▶ [Problem description]:
Leaving out the pictures, return each line of the entries from the first through the line with "vfov_deg: 73.9", and only those lines.

(Source records)
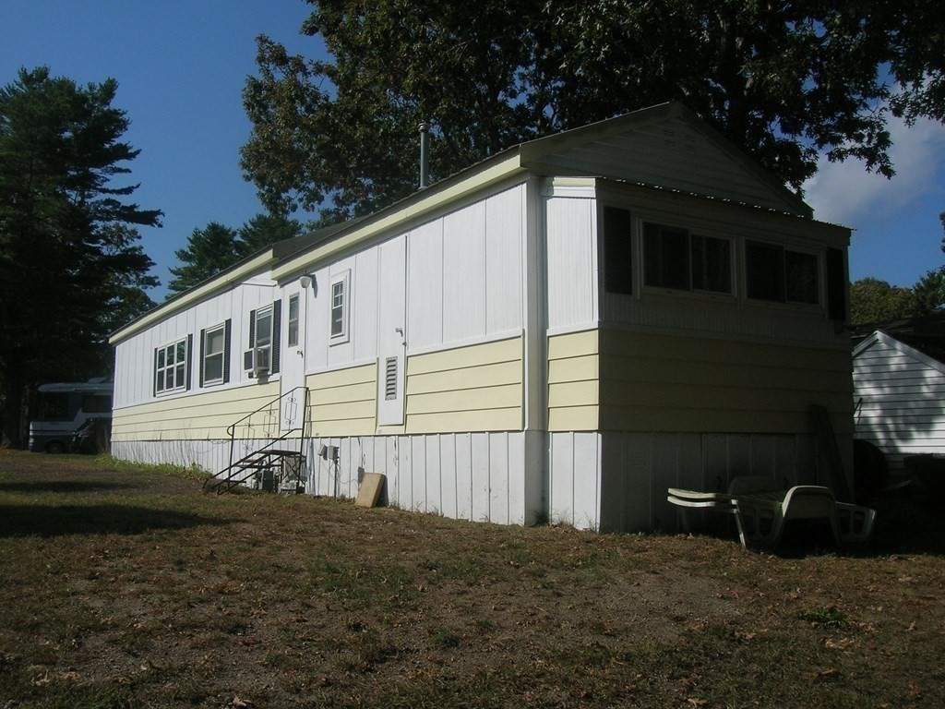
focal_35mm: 34
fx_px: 928
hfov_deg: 54.0
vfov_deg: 41.8
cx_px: 472
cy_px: 354
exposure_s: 1/910
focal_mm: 5.7
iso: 50
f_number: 4.9
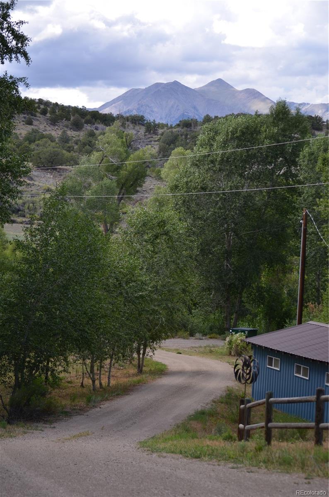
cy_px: 248
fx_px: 1137
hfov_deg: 16.5
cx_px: 164
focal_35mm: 82
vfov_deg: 24.7
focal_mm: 55
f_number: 4.5
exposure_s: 1/250
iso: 100
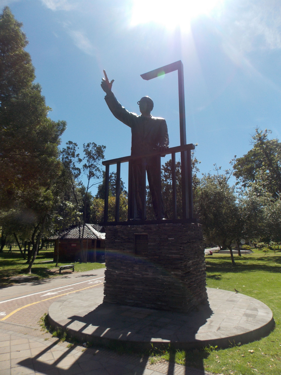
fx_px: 249
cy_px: 188
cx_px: 140
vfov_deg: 73.9
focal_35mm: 23
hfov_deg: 58.9
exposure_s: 1/1000
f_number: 3.1
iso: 80
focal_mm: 4
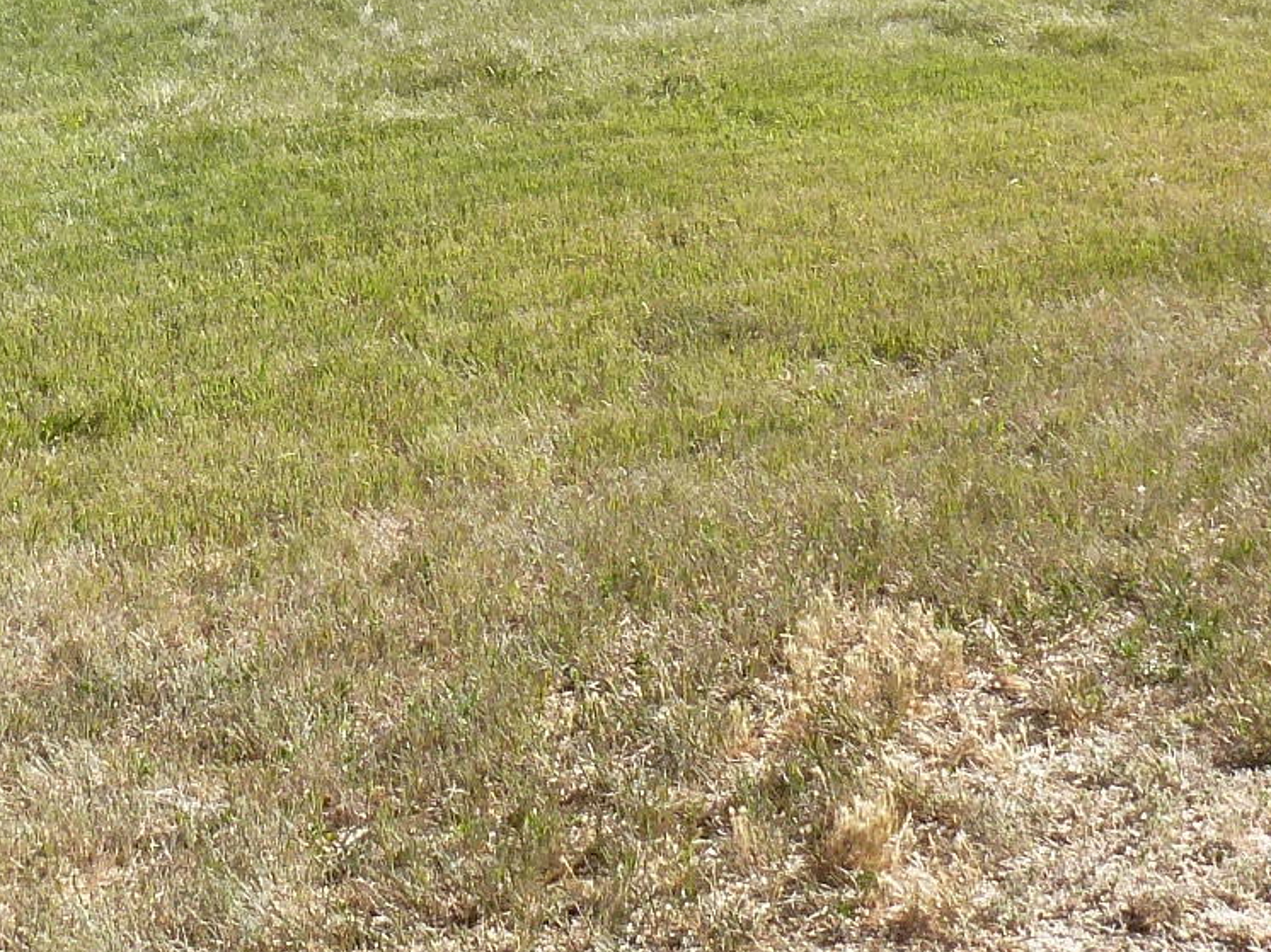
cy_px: 186
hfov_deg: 18.9
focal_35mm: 103
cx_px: 286
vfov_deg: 14.3
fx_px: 3781
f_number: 4
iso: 100
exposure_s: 1/320
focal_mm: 5.4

▶ [Response]:
focal_35mm: 34
fx_px: 928
hfov_deg: 54.0
vfov_deg: 41.8
cx_px: 472
cy_px: 354
exposure_s: 1/910
focal_mm: 5.7
iso: 50
f_number: 4.9
cy_px: 248
fx_px: 1137
hfov_deg: 16.5
cx_px: 164
focal_35mm: 82
vfov_deg: 24.7
focal_mm: 55
f_number: 4.5
exposure_s: 1/250
iso: 100
fx_px: 249
cy_px: 188
cx_px: 140
vfov_deg: 73.9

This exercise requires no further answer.